Even though in the last decades many genes that regulate development have been discovered, it is still an unresolved question how these genes work together to allow cells to sense their environment, communicate with other cells and use this information to make developmental decisions. The observed robustness of development is particularly intriguing given that the underlying processes, such as gene expression and signal transduction, are often highly stochastic. To understand how the collective action of networks of interacting genes drives development in a manner that is robust to stochastic fluctuations, it is increasingly necessary to study development biology in a quantitative manner.

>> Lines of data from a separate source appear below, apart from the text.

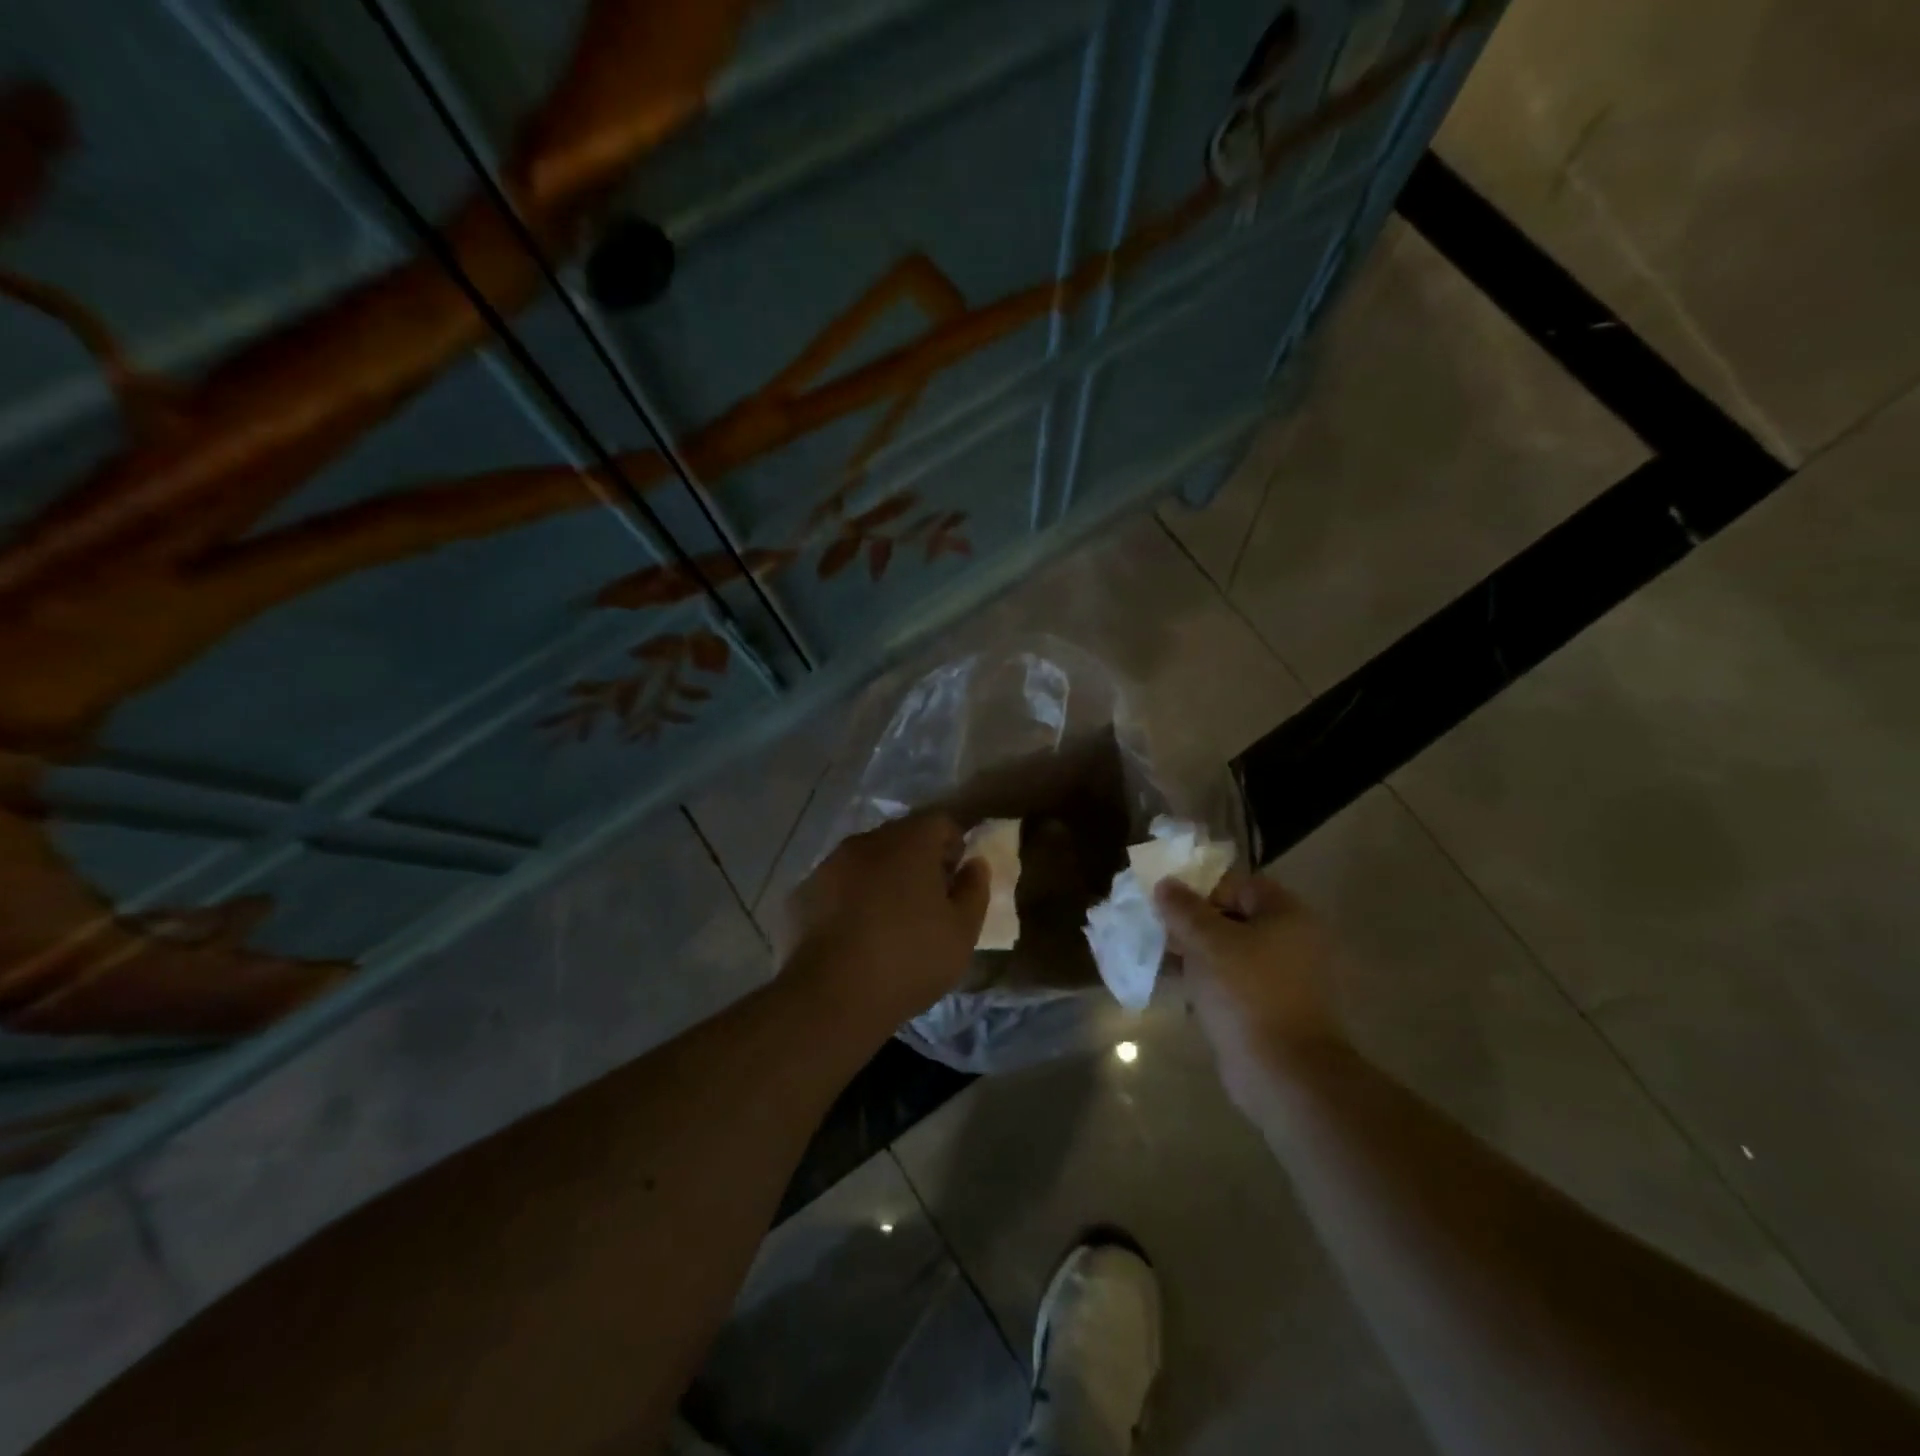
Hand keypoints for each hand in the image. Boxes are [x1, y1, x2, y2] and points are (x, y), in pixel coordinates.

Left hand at [780, 813, 989, 1027]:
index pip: (940, 822)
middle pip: (901, 836)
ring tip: (890, 917)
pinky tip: (856, 932)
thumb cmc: (910, 959)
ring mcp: (830, 865)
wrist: (832, 997)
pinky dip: (852, 896)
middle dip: (918, 858)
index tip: (956, 878)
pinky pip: (839, 883)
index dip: (954, 845)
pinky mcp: (803, 892)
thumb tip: (975, 864)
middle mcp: (866, 841)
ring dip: (883, 876)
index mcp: (909, 842)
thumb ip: (974, 889)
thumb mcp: (962, 931)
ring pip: (867, 858)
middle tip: (928, 899)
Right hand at [1156, 873, 1342, 1097]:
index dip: (1202, 889)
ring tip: (1160, 959)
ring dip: (1197, 954)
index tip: (1168, 904)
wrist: (1283, 1073)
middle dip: (1194, 923)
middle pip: (1234, 918)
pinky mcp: (1271, 1009)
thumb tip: (1165, 883)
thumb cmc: (1246, 993)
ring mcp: (1283, 979)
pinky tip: (1178, 989)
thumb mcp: (1207, 942)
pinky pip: (1234, 984)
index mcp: (1287, 916)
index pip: (1240, 885)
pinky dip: (1208, 982)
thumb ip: (1183, 909)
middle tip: (1159, 931)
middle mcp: (1292, 942)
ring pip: (1230, 953)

We study these questions in the nematode Caenorhabditis elegans, a small roundworm that has become an important model system for studying development. C. elegans shares many of the molecular mechanisms of development with higher organisms, such as humans. At the same time, it has a simple body plan, a short life cycle and is fully transparent, making it ideally suited for a quantitative, physics-inspired approach. We address these questions using novel experimental techniques, such as single molecule Fluorescence In Situ Hybridization (smFISH), quantitative timelapse microscopy and microfabrication, in combination with quantitative data analysis and mathematical modeling.
smFISH is a novel technique to visualize individual mRNA molecules in fixed, i.e. dead, animals, allowing us to quantify the exact expression levels of any gene in individual cells of C. elegans animals with single molecule resolution. In addition, we are developing an experimental setup that uses very small microfabricated structures and timelapse microscopy to study development quantitatively in live C. elegans animals. Together, these two techniques allow us to quantify the dynamics of development in unprecedented detail.
Diffraction-limited single molecule FISH spots in the mid body of a C. elegans larva. Each spot corresponds to a single mRNA molecule of the gene lag-2 (red) or apx-1 (green). Also shown is DNA in the nucleus (blue).
A single growing C. elegans larva locked up in a 200×200 micrometer microchamber. The animal is followed for 12 hours after it hatches from its egg.
Timelapse movie of asymmetric nuclear localization of POP-1::GFP for two rounds of cell division during C. elegans vulva development. The interval between consecutive frames is 10 mins.